Temari asintió y ella y sus hermanos fueron guiados por Shikamaru hasta el sitio de la comida. En ese momento se sentía mal por no estar comiendo con su equipo. Él esperaba que iría con Temari pero no se imaginaba que acabaría yendo también con Gaara y Kankurō, los cuales resultaban intimidantes.
Shikamaru todavía no se olvidaba que las idas de olla que en ocasiones Gaara tuvo en el pasado.
La comida transcurrió tranquila. Su mente se mantuvo ausente, completamente al margen de la conversación de los tres hermanos. Al final el Nara dijo que se tenía que retirar para volver a la academia. Temari, que lo había notado raro salió tras él a la puerta del sitio.
- Shikamaru… lo siento… - dijo ella refiriéndose al hecho de que no le aviso de lo de sus hermanos. Él sabía perfectamente a qué se refería, pero prefirió aceptar sus disculpas y hacerse el loco.
- Te veo después – dijo sonriéndole a la chica. Temari rara vez veía a Shikamaru sonreír así. Quizás algo estuviera cambiando en él, no lo sabía. Lo que sí sabía es que la sonrisa del joven shinobi conmovió algo por dentro de ella.

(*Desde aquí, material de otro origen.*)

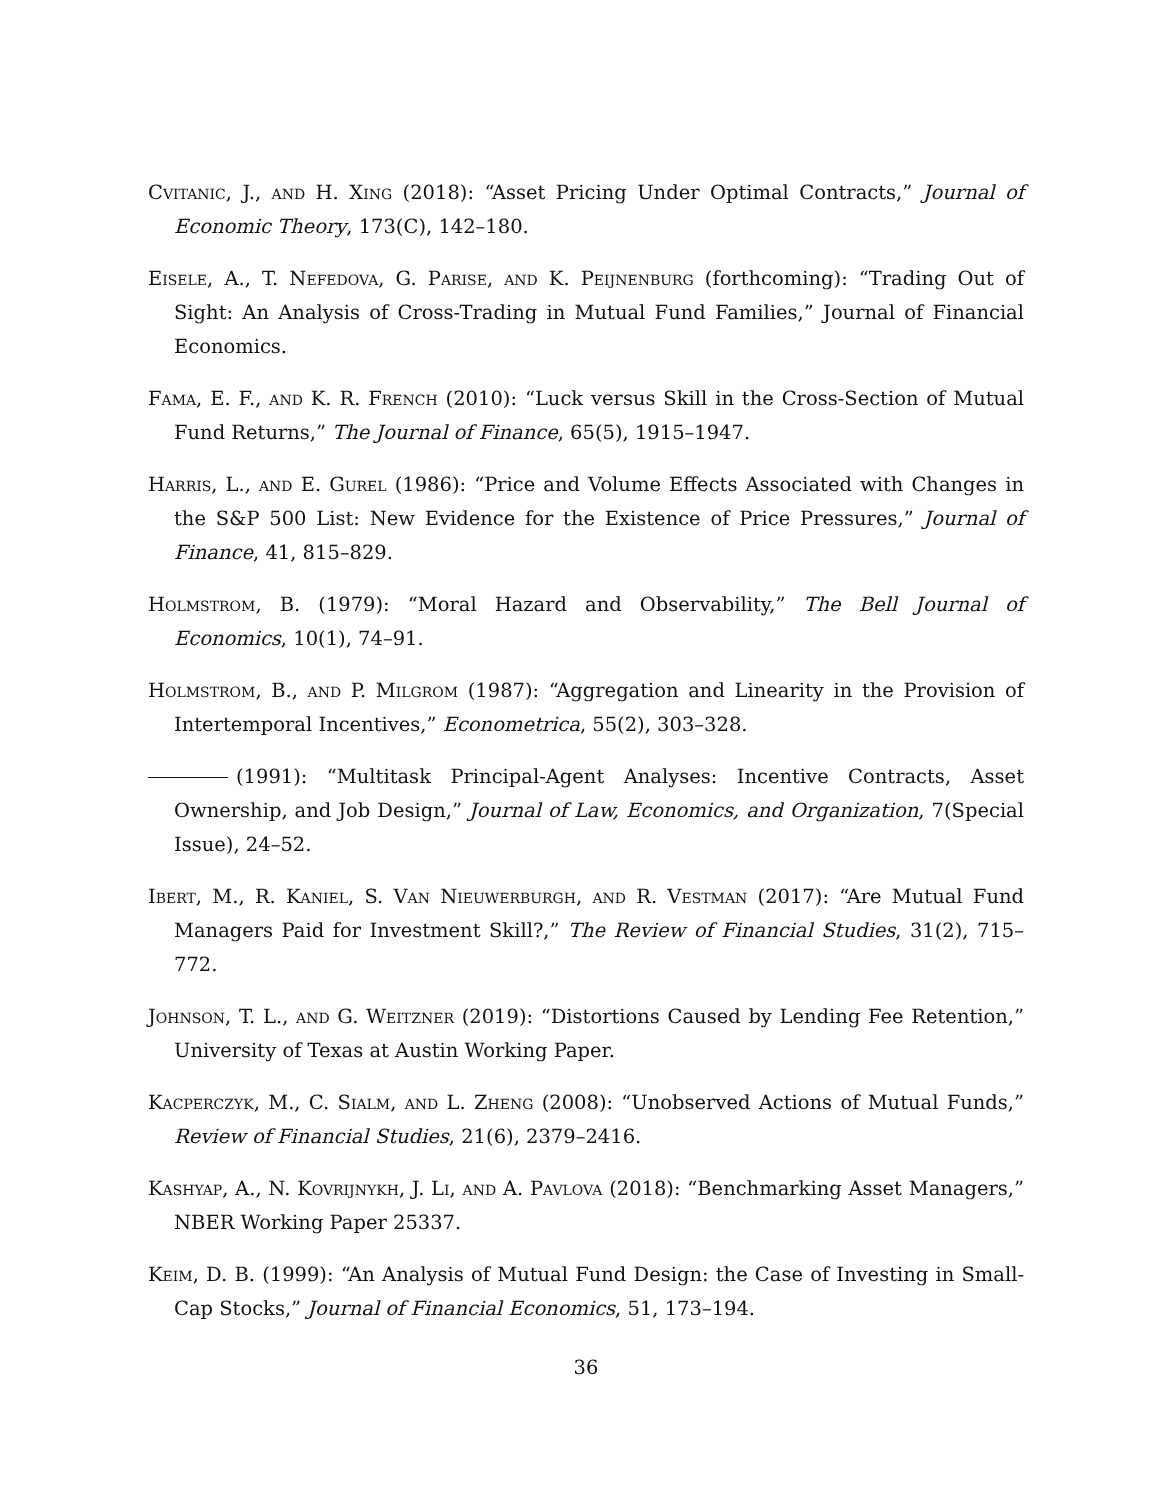Cvitanic, J., and H. Xing (2018): “Asset Pricing Under Optimal Contracts,” Journal of Economic Theory, 173(C), 142–180.
Eisele, A., T. Nefedova, G. Parise, and K. Peijnenburg (forthcoming): “Trading Out of Sight: An Analysis of Cross-Trading in Mutual Fund Families,” Journal of Financial Economics.
Fama, E. F., and K. R. French (2010): “Luck versus Skill in the Cross-Section of Mutual Fund Returns,” The Journal of Finance, 65(5), 1915–1947.
Harris, L., and E. Gurel (1986): “Price and Volume Effects Associated with Changes in the S&P 500 List: New Evidence for the Existence of Price Pressures,” Journal of Finance, 41, 815–829.
Holmstrom, B. (1979): “Moral Hazard and Observability,” The Bell Journal of Economics, 10(1), 74–91.
Holmstrom, B., and P. Milgrom (1987): “Aggregation and Linearity in the Provision of Intertemporal Incentives,” Econometrica, 55(2), 303–328.
(1991): “Multitask Principal-Agent Analyses: Incentive Contracts, Asset Ownership, and Job Design,” Journal of Law, Economics, and Organization, 7(Special Issue), 24–52.
Ibert, M., R. Kaniel, S. Van Nieuwerburgh, and R. Vestman (2017): “Are Mutual Fund Managers Paid for Investment Skill?,” The Review of Financial Studies, 31(2), 715–772.
Johnson, T. L., and G. Weitzner (2019): “Distortions Caused by Lending Fee Retention,” University of Texas at Austin Working Paper.
Kacperczyk, M., C. Sialm, and L. Zheng (2008): “Unobserved Actions of Mutual Funds,” Review of Financial Studies, 21(6), 2379–2416.
Kashyap, A., N. Kovrijnykh, J. Li, and A. Pavlova (2018): “Benchmarking Asset Managers,” NBER Working Paper 25337.
Keim, D. B. (1999): “An Analysis of Mutual Fund Design: the Case of Investing in Small-Cap Stocks,” Journal of Financial Economics, 51, 173–194.
36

Shikamaru acabó sus tareas en la academia y se reunió de nuevo con los hermanos de Suna. Pero esta vez parecía que, al tener que salir antes, se llevaría a los niños consigo a despedir al Kazekage y a sus hermanos.
- Tened cuidado en el camino de vuelta – les dijo Shikamaru a los tres de la Arena.
- Lo tendremos – dijo Kankurō intentando ser cordial aunque había algo en Shikamaru que le mosqueaba.
Temari no dijo nada, sólo se giró y empezó a caminar con ellos hacia las afueras. No obstante, pocos segundos después paró en seco y se giró hacia él:
- Si necesitas algo volveré para ayudarte, ¿vale bebé llorón? – Temari sabía que era lo que más odiaba Shikamaru, aparte de la lluvia. Que le recordara aquel día que lloró tanto. Eso había sido un golpe bajo.
- Hablas demasiado… es por eso que las mujeres son… - pero Shikamaru no terminó de hablar, se le había olvidado qué iba a decir cuando vio que ella le sonreía justo antes de volver a girarse para irse.
Ya entrada la tarde, Shikamaru se disponía a echar la siesta rutinaria. Y fue en ese preciso momento en el que se dio cuenta de que desconocía cuándo volvería a ver a Temari.
"No es como si me importara demasiado" se decía a sí mismo. O al menos eso quería intentar creer.
Al final se vio incapaz de echar la siesta sin ella y se fue a su casa. Al entrar, evitó saludar a quién allí estuviera. Todo le daba igual, se sentía mal y se sentía confuso.
Se metió en la cama y por más que lo intentó, no pudo no soñar con el regreso de la rubia problemática…
Capítulo cutre y corto para mi gusto... solo es transitorio, cosas buenas han de venir.
Recién horneado, no lo he revisado ni nada. Cuando me despierte lo leo bien jaja... es muy tarde y tengo sueñito.
Anyway... muchas gracias por los mensajes!